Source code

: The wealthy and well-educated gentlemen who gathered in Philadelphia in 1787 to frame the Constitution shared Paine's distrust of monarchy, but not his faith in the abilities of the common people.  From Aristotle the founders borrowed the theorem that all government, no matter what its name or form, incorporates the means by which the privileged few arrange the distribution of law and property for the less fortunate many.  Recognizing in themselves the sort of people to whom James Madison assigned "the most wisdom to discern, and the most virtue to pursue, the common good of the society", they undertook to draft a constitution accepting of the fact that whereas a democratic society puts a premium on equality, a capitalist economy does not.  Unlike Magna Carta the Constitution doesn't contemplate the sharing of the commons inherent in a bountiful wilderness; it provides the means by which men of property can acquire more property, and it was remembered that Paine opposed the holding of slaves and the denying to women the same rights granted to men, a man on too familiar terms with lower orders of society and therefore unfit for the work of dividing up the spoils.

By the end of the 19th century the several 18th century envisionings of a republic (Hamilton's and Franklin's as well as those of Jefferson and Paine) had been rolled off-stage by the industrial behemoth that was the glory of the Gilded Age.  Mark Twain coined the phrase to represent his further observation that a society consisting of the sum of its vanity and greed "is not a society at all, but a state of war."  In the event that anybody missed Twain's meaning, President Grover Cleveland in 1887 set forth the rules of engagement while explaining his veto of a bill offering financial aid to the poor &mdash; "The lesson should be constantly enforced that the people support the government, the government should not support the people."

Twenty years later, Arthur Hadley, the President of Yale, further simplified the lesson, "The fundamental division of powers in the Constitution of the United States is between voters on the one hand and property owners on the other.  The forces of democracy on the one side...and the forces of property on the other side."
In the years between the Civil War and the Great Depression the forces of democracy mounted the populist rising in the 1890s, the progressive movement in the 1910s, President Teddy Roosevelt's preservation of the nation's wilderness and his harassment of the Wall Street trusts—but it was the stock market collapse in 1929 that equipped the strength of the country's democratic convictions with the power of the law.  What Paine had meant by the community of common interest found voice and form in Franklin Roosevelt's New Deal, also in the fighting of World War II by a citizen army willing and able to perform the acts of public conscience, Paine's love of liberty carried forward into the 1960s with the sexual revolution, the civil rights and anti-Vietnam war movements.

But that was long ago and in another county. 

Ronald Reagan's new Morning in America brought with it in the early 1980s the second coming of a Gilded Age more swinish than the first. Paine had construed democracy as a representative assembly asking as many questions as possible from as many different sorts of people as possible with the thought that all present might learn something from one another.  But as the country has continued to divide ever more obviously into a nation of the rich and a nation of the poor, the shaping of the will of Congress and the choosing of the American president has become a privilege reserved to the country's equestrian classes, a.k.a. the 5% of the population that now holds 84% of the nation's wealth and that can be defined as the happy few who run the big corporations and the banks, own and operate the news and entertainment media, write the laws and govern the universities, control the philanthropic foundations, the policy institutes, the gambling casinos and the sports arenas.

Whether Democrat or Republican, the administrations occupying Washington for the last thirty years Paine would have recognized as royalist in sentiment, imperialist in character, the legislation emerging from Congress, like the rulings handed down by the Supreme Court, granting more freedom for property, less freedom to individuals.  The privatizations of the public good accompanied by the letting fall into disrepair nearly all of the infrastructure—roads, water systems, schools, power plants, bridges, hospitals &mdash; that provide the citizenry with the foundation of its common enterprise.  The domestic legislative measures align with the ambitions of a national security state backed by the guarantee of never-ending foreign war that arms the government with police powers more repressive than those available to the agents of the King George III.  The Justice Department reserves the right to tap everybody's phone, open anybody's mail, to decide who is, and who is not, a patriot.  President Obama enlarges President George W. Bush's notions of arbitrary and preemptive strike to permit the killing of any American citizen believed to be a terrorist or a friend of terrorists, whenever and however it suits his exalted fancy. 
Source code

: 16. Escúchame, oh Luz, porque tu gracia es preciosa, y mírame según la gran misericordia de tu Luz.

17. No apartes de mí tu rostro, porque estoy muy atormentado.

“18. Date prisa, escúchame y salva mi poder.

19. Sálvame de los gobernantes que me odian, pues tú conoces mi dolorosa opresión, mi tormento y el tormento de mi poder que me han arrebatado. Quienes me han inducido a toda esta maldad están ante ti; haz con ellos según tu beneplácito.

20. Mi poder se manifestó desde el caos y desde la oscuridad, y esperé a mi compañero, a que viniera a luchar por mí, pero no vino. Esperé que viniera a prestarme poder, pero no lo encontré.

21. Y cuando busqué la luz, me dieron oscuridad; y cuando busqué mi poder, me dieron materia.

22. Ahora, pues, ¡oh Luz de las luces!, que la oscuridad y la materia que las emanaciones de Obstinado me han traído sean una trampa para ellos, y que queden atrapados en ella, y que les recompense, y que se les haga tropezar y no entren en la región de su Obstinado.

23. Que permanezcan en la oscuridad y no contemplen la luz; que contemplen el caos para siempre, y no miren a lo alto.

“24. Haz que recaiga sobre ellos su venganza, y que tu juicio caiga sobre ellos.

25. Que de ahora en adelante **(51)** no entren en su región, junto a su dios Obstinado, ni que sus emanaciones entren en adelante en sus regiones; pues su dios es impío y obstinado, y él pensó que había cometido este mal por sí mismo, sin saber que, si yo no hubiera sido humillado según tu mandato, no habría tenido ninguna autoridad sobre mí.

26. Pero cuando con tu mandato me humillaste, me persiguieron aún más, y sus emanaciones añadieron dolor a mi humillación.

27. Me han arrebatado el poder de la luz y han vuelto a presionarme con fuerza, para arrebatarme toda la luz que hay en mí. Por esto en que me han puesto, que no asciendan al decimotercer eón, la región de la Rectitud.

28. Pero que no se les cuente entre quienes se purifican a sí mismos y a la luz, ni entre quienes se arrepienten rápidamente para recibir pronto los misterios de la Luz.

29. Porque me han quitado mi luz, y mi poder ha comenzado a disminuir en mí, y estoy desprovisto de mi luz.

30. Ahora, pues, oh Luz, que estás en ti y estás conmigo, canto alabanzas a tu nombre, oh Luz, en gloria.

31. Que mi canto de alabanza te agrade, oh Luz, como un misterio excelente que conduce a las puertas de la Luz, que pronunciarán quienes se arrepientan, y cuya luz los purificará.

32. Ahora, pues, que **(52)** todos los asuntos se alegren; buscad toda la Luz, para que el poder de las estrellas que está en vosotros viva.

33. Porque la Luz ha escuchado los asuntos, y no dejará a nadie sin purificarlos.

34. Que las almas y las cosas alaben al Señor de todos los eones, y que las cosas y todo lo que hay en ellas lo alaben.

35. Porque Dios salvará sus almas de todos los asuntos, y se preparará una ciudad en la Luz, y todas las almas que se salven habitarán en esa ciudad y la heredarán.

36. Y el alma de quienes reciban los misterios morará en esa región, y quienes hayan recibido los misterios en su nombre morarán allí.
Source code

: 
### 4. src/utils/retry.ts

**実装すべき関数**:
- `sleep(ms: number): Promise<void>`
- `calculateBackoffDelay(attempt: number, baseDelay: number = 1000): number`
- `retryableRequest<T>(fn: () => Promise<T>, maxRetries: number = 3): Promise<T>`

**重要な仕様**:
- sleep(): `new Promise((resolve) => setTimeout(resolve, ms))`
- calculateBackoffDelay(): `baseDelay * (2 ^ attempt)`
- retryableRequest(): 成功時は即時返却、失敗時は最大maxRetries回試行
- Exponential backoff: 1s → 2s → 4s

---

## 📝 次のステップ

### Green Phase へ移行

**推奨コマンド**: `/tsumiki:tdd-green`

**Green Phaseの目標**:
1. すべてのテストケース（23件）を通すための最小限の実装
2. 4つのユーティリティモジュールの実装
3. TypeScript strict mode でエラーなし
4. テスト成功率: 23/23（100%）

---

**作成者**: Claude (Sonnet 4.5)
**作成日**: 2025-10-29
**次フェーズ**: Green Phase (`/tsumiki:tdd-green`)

======

== DESCRIPTION OF THE TASK ==
Filter the records above for the string "baseDelay" and copy each matching line.

== OUTPUT OF THE EXERCISE ==
- `calculateBackoffDelay(attempt: number, baseDelay: number = 1000): number`
- calculateBackoffDelay(): `baseDelay * (2 ^ attempt)`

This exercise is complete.